Saved data entries:

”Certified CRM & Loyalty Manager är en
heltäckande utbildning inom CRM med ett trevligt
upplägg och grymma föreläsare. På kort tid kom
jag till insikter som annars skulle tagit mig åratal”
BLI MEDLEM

■ WHAT THE EXERCISE ASKS: When you retype the entries above, keep every line identical to the source.

■ OUTPUT:
”Certified CRM & Loyalty Manager är en
heltäckande utbildning inom CRM med ett trevligt
upplägg och grymma föreläsare. På kort tid kom
jag till insikter som annars skulle tagit mig åratal”
BLI MEDLEM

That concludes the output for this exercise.